Records for this exercise Start Marker

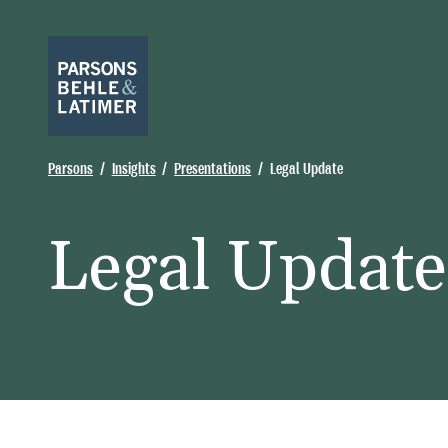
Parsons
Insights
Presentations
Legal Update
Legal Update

Records for this exercise End Marker
Records for this exercise Start Marker

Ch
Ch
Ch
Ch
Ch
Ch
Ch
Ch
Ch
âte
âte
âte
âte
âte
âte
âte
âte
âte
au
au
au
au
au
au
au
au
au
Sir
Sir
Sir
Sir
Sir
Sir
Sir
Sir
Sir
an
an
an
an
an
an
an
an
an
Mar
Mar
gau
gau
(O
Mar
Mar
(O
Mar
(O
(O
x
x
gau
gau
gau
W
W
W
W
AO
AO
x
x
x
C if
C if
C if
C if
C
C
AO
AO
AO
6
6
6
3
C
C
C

Records for this exercise End Marker
Records for this exercise Start Marker

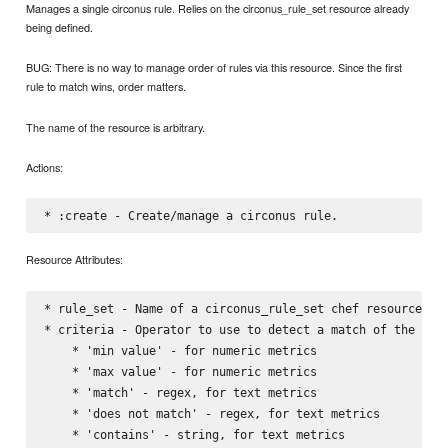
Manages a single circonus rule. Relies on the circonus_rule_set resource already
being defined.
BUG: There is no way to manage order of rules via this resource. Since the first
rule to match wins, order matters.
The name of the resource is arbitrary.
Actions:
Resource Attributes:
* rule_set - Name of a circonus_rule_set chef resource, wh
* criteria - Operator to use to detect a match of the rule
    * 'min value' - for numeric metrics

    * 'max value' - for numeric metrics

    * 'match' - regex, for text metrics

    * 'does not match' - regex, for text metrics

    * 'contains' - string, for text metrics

Records for this exercise End Marker

→ Exercise instructions
Rewrite the lines from the one containing "not match' - regex, for text metrics" through the one containing "string, for text metrics", swapping "text metrics" for "string metrics" and keeping everything else unchanged.

→ Exercise response
    * 'does not match' - regex, for string metrics

    * 'contains' - string, for string metrics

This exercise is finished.